Apparently the mental dams were still capable of holding onto his boiling emotions for longer than a few seconds. New anger was filling him, roiling as if someone had hollowed him out and turned that rage to boiling liquid and poured it into him.
It bubbled ominously. And all he wanted was to let it blow again.
He fought it back.
With a calmness he did not feel—a calmness he did not believe Alixa deserved from him—he said, “I have heard it all before. I don’t want to hear it again.”
“You should. You might listen to it one of these days.”
Jasen ignored her. Turning to Kuura, he asked, “Do you know why Longwell left the ship?”
Kuura shrugged. “I was told only that he had things to attend to.”
“Dangerous things,” Alixa amended. “That’s what Shipmaster Burund said.”

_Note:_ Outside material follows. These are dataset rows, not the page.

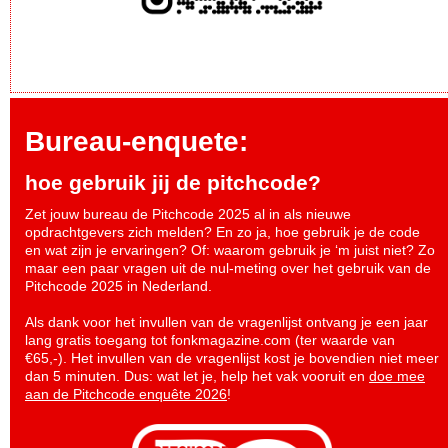
Bureau-enquete:
hoe gebruik jij de pitchcode?
Zet jouw bureau de Pitchcode 2025 al in als nieuwe
opdrachtgevers zich melden? En zo ja, hoe gebruik je de code
en wat zijn je ervaringen? Of: waarom gebruik je ‘m juist niet? Zo
maar een paar vragen uit de nul-meting over het gebruik van de
Pitchcode 2025 in Nederland.
Als dank voor het invullen van de vragenlijst ontvang je een jaar
lang gratis toegang tot fonkmagazine.com (ter waarde van
€65,-). Het invullen van de vragenlijst kost je bovendien niet meer
dan 5 minuten. Dus: wat let je, help het vak vooruit en
doe mee
aan de Pitchcode enquête 2026
!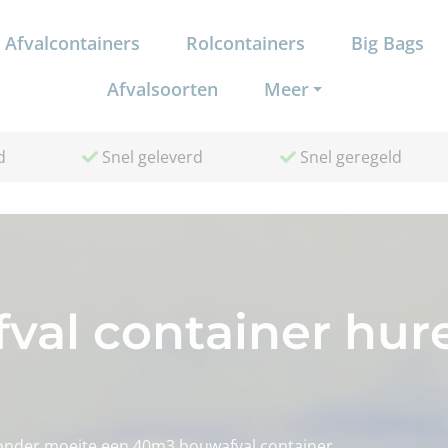
Afvalcontainers
Rolcontainers
Big Bags
Afvalsoorten
Meer
d
Snel geleverd
Snel geregeld
al container hure
zonder moeite een 40m3 bouwafval container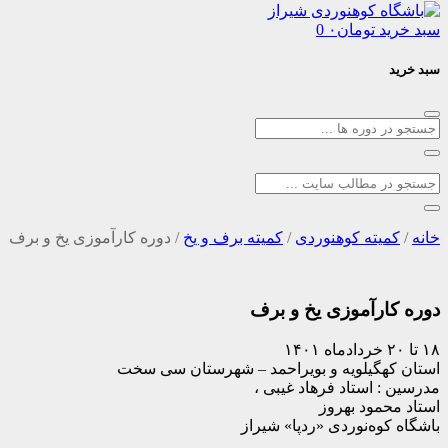
د
تومان
۰
0
یته کوهنوردی
/
کمیته برف و یخ
/
دوره کارآموزی یخ و برف
رآموزی یخ و برف
هگیلویه و بویراحمد – شهرستان سی سخت
 استاد فرهاد غیبی ،
مود بهروز
وه‌نوردی «ردپا» شیراز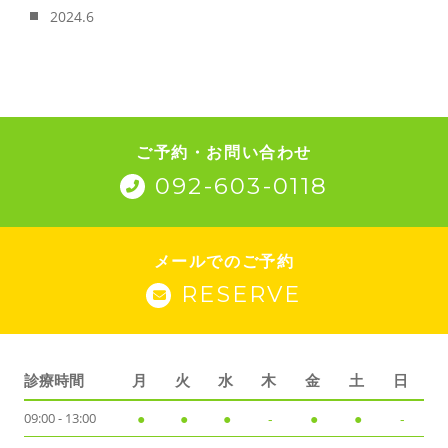
2024.6
ご予約・お問い合わせ
092-603-0118
メールでのご予約
RESERVE
診療時間
月
火
水
木
金
土
日
09:00 - 13:00
●
●
●
-
●
●
-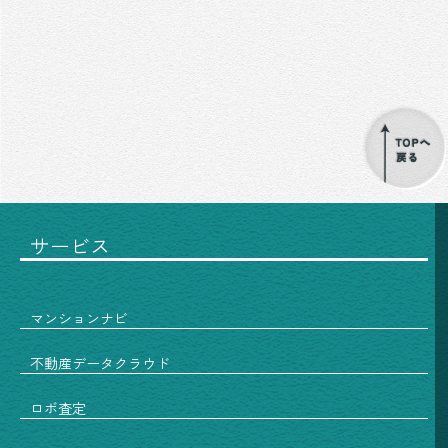
サービス
マンションナビ
不動産データクラウド
ロボ査定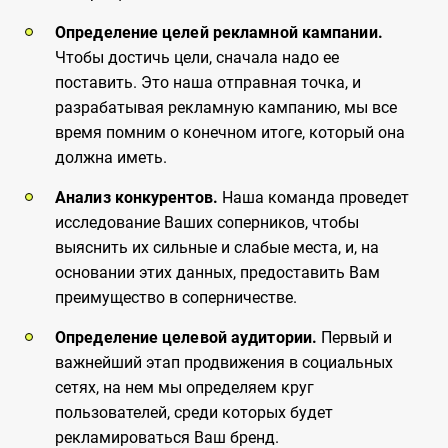
Определение целей рекламной кампании.
Чтобы достичь цели, сначала надо ее
поставить. Это наша отправная точка, и
разрабатывая рекламную кампанию, мы все
время помним о конечном итоге, который она
должна иметь.
Анализ конкурентов.
Наша команда проведет
исследование Ваших соперников, чтобы
выяснить их сильные и слабые места, и, на
основании этих данных, предоставить Вам
преимущество в соперничестве.
Определение целевой аудитории.
Первый и
важнейший этап продвижения в социальных
сетях, на нем мы определяем круг
пользователей, среди которых будет
рекламироваться Ваш бренд.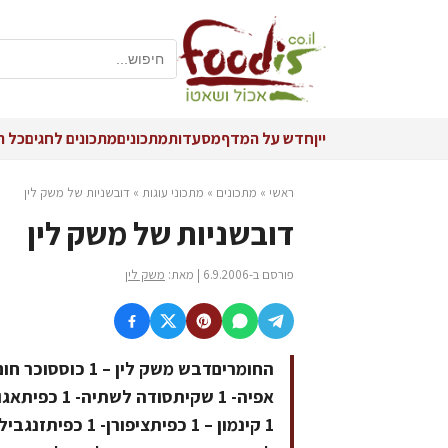
יין
חדש על המדף
מסעדות
מתכונים
מתכונים לחגים
כל ה
ראשי
»
מתכונים
»
מתכוני עוגות
»
דובשניות של משק לין
דובשניות של משק לין
פורסם ב-6.9.2006 | מאת:
משק לין
1 קינמון – 1 כפ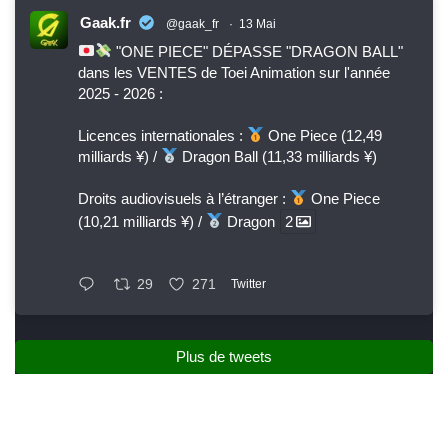
Gaak.fr
@gaak_fr
·
13 Mai
"ONE PIECE" DÉPASSE "DRAGON BALL"
dans les VENTES de Toei Animation sur l'année
2025 - 2026 :
Licences internationales :
One Piece (12,49
milliards ¥) /
Dragon Ball (11,33 milliards ¥)
Droits audiovisuels à l’étranger :
One Piece
(10,21 milliards ¥) /
Dragon
2
29
271
Twitter
Plus de tweets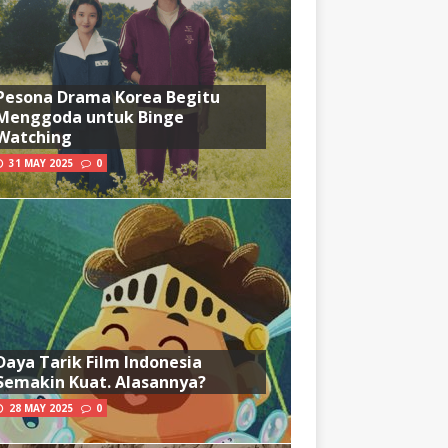
Pesona Drama Korea Begitu
Menggoda untuk Binge
Watching
31 MAY 2025
0
Daya Tarik Film Indonesia
Semakin Kuat. Alasannya?
28 MAY 2025
0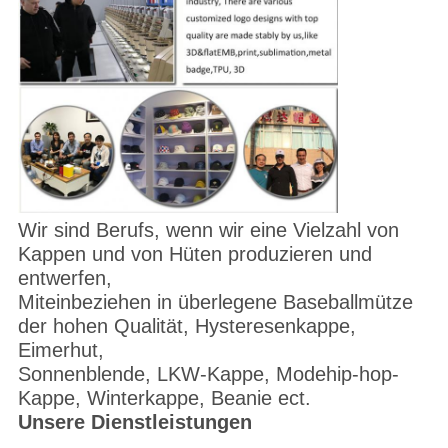
Wir sind Berufs, wenn wir eine Vielzahl von
Kappen und von Hüten produzieren und
entwerfen,
Miteinbeziehen in überlegene Baseballmütze
der hohen Qualität, Hysteresenkappe,
Eimerhut,
Sonnenblende, LKW-Kappe, Modehip-hop-
Kappe, Winterkappe, Beanie ect.
Unsere Dienstleistungen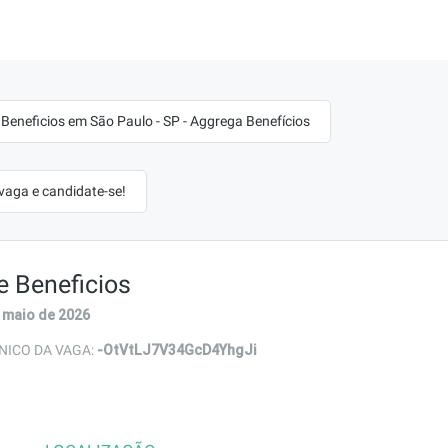
 Beneficios em São Paulo - SP - Aggrega Benefícios
 vaga e candidate-se!
e Beneficios
 maio de 2026
-OtVtLJ7V34GcD4YhgJi
NICO DA VAGA: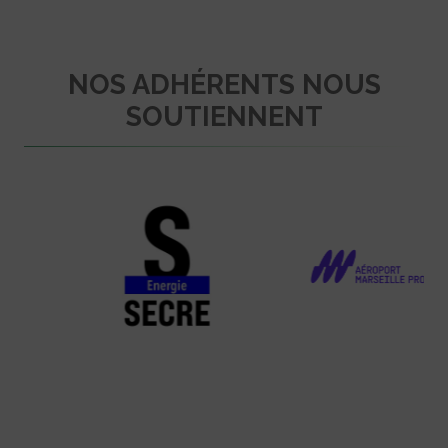
NOS ADHÉRENTS NOUS
SOUTIENNENT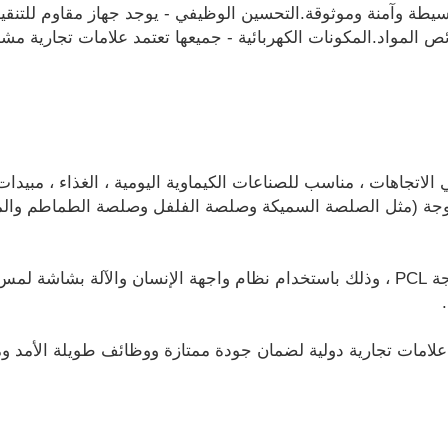
م وبسيطة وآمنة وموثوقة.التحسين الوظيفي - يوجد جهاز مقاوم للتنق
المواد.المكونات الكهربائية - جميعها تعتمد علامات تجارية مشه
 الاتجاهات ، مناسب للصناعات الكيماوية اليومية ، الغذاء ، مبيدا
اللزوجة (مثل الصلصة السميكة وصلصة الفلفل وصلصة الطماطم والم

“What sorts of things?” Jasen pressed. He leaned forward—and, following his movements as though she were a second (and third) pair of legs, Scourgey scooted ahead too, to bring Jasen and Kuura closer together. “Where did he go? What is he doing there? Does he know where Baraghosa has gone to?”
Kuura did not answer.
“He’s gone to battle him, hasn’t he?” said Jasen, knowing that it was true. “He’s found him. He’s gone to fight.” The knowledge made his chest ache suddenly. He sagged back, mouth falling.
His eyes were hot. Wetness threatened.
Kuura placed a hand on Jasen’s shoulder. “If he had, and I knew of it, do you think I would have led you on this wild goose chase along the docks and up and down the cliffside?” Shaking his head, he said, “I do not know where Samwen Longwell has gone. But if it is to battle … you are children.”